Deployment Stamps
Deployment Stamps run independent copies of the full application stack, each serving a subset of tenants, to scale by adding units and contain failures. It gives strong isolation and predictable scaling at the cost of multiplied operational overhead.
The Deployment Stamps pattern (also called the service stamp or scale unit pattern) provisions multiple independent copies of an application and its resources, each called a stamp. Each stamp serves a subset of users or tenants and runs in isolation from the others.
The problem is scaling and isolating a multi-tenant system beyond what a single shared deployment can handle. A shared stack creates noisy-neighbor effects, a single blast radius, and scaling limits tied to one set of resources.
How It Works
A stamp is a self-contained unit: compute, database, storage, and supporting services deployed together, usually from the same infrastructure-as-code template. Tenants are assigned to stamps. A routing or traffic-management layer maps each request to its tenant's stamp, often via a lookup table.
To scale, you deploy more stamps rather than growing one stack. Because stamps are independent, a failure or a bad deployment in one stamp does not affect tenants in others. Stamps can be placed in different regions, sized differently for different tenant tiers, and updated in waves to limit risk.
When to Use It
Use it for multi-tenant SaaS that must isolate tenants, scale horizontally past single-stack ceilings, and contain failures.

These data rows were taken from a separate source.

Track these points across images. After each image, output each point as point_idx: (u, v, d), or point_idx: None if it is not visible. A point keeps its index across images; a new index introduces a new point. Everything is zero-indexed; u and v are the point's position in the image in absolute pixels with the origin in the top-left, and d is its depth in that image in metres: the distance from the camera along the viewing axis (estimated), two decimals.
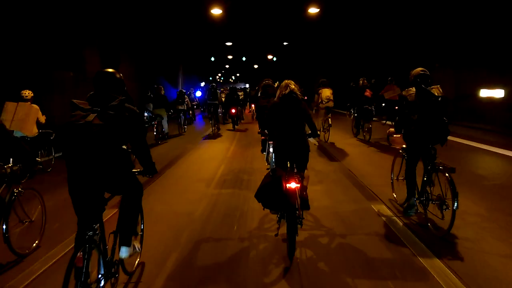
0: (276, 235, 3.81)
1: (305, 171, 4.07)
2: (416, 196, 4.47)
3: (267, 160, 6.28)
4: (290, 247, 3.48)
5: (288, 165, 3.96)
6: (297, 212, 3.65)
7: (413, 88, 4.37)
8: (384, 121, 13.91)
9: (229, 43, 23.86)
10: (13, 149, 3.31)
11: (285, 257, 3.57)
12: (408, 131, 4.47)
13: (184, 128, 14.15)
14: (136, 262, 3.35)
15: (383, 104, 13.43)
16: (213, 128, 13.43)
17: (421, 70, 4.32)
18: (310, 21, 18.83)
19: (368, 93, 10.47)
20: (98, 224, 2.60)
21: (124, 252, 2.75)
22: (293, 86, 4.15)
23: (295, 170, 3.93)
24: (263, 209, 3.99)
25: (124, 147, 2.80)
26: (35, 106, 6.43)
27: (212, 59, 28.68)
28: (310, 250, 3.77)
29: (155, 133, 11.19)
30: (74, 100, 2.55)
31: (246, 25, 20.67)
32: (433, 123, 4.21)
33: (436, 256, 3.54)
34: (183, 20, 19.90)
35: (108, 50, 14.65)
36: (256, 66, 47.04)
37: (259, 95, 7.28)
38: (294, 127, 4.03)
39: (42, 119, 6.62)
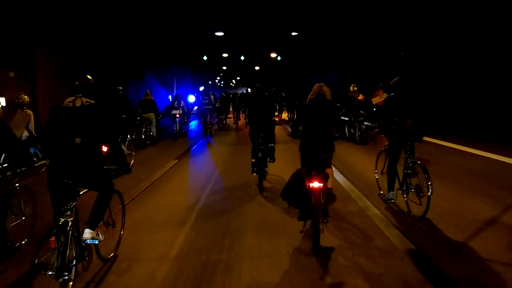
0: (301, 231, 4.36)
1: (329, 179, 4.38)
2: (398, 186, 5.22)
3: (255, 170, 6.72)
4: (315, 243, 3.93)
5: (312, 164, 4.30)
6: (322, 208, 4.07)
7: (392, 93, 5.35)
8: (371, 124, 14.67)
9: (220, 33, 20.23)
10: (12, 146, 3.97)
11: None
12: (390, 131, 5.27)
13: (181, 130, 14.76)
14: (112, 253, 3.96)
15: (374, 109, 13.86)
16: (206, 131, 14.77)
17: (399, 78, 5.35)
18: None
19: (361, 97, 11.39)
20: (69, 212, 3.19)
21: (86, 234, 3.35)
22: (324, 90, 4.66)
23: (319, 170, 4.23)
24: (288, 207, 4.50)
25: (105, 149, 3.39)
26: (28, 111, 7.44)
27: (205, 58, 28.26)
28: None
29: (143, 137, 11.84)
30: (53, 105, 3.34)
31: (243, 12, 17.11)
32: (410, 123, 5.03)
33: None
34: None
35: (9, 35, 10.19)
36: (257, 68, 47.00)
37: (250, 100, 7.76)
38: (320, 128, 4.51)
39: (32, 126, 7.30)
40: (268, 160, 6.94)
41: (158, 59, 24.42)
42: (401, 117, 5.06)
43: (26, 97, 7.43)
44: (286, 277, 3.52)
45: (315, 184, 3.98)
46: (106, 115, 3.38)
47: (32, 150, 7.65)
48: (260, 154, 6.56)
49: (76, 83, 3.39)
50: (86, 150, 3.23)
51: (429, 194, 4.52)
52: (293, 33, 22.05)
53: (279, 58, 31.31)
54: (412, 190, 4.88)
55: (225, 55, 28.13)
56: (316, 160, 4.33)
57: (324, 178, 4.14)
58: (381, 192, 5.81)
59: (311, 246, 4.02)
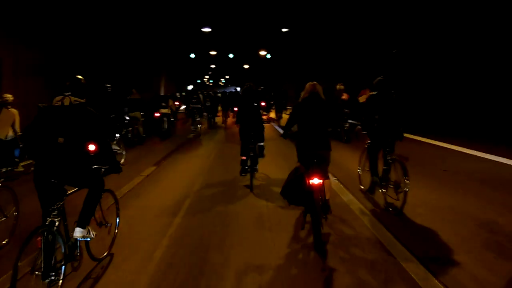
0: (302, 228, 4.51)
1: (327, 191, 4.55)
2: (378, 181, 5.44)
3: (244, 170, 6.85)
4: (316, 238, 4.03)
5: (311, 162, 4.40)
6: (321, 204, 4.22)
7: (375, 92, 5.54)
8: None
9: (207, 29, 20.02)
10: None
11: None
12: (371, 128, 5.50)
13: (170, 129, 14.81)
14: (106, 252, 3.94)
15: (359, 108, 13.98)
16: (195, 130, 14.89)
17: (381, 77, 5.52)
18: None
19: (345, 96, 11.54)
20: (57, 212, 3.19)
21: (76, 232, 3.33)
22: (317, 88, 4.76)
23: (318, 167, 4.35)
24: (289, 205, 4.64)
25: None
26: (13, 110, 7.24)
27: (192, 55, 28.08)
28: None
29: (129, 136, 11.80)
30: (40, 104, 3.36)
31: (232, 9, 17.10)
32: (391, 121, 5.26)
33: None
34: None
35: None
36: (246, 66, 46.87)
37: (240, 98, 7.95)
38: (317, 127, 4.62)
39: (17, 125, 7.20)
40: (258, 157, 7.03)
41: (148, 60, 24.27)
42: (382, 115, 5.28)
43: (10, 96, 7.35)
44: (287, 271, 3.64)
45: (315, 181, 4.11)
46: (94, 114, 3.40)
47: (17, 152, 7.66)
48: (251, 153, 6.72)
49: (67, 83, 3.46)
50: (70, 149, 3.25)
51: (406, 190, 4.74)
52: (283, 30, 22.00)
53: (268, 56, 31.09)
54: (391, 185, 5.11)
55: (213, 53, 28.19)
56: (315, 157, 4.43)
57: (323, 175, 4.28)
58: (362, 187, 6.04)
59: (312, 241, 4.13)
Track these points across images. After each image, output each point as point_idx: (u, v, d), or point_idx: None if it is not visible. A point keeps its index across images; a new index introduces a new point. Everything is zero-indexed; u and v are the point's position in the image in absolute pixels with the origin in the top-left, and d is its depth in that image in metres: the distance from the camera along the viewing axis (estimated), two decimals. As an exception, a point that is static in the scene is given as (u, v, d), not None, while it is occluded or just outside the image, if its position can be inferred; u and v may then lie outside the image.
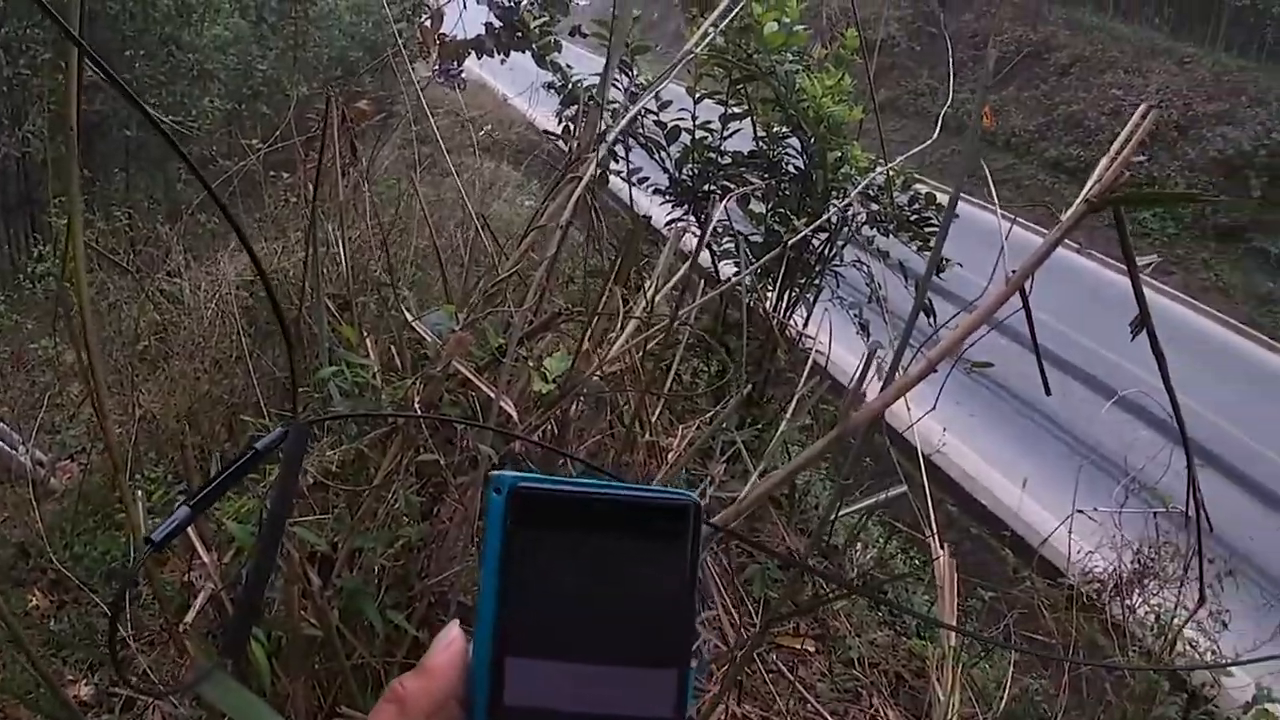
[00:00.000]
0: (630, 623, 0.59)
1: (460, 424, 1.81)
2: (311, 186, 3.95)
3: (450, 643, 0.60)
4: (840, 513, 2.61)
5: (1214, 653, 4.99)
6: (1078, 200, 1.94)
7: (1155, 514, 5.77)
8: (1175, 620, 5.29)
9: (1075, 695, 4.34)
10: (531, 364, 1.97)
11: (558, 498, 0.58)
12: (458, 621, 0.61)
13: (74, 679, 3.48)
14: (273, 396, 4.41)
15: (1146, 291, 1.95)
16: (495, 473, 0.59)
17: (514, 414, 1.80)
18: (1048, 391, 2.28)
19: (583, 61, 5.70)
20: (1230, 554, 6.35)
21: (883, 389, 1.85)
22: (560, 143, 4.71)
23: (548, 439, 2.05)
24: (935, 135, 3.42)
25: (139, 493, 2.96)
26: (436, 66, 7.38)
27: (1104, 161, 1.95)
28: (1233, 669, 5.38)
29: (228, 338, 5.33)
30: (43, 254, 8.69)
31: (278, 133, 5.39)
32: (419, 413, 1.80)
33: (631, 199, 3.70)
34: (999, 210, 2.31)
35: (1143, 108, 2.08)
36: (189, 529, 2.27)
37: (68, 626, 3.85)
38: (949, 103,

It suits regulated tenants needing dedicated resources or specific regions, and large customers warranting their own stamp.
Avoid it for small single-tenant apps or where a single elastic deployment comfortably handles the load, since per-stamp overhead multiplies operational cost.
Trade-offs
Managing many stamps multiplies deployment, monitoring, and cost. You need robust automation to provision, update, and observe stamps uniformly, plus a reliable tenant-to-stamp routing and onboarding process. Cross-stamp operations (analytics, global search) become harder because data is partitioned by stamp.
The upside is strong isolation, predictable scaling by adding units, and a small blast radius for failures and rollouts.
Related Patterns
It resembles the Geode pattern but stamps are not interchangeable; each serves specific tenants. Sharding partitions data within or across stamps. An External Configuration Store and the tenant routing table coordinate which stamp owns which tenant.
Example
A B2B analytics SaaS deploys each stamp with its own Kubernetes cluster, database, and cache via Terraform. Small customers share stamps holding a few hundred tenants each; an enterprise customer gets a dedicated stamp in its required region. A routing service maps incoming requests by tenant ID to the right stamp. To grow, the team deploys a new stamp from the template and onboards tenants to it; a faulty release rolled out to one stamp affects only its tenants.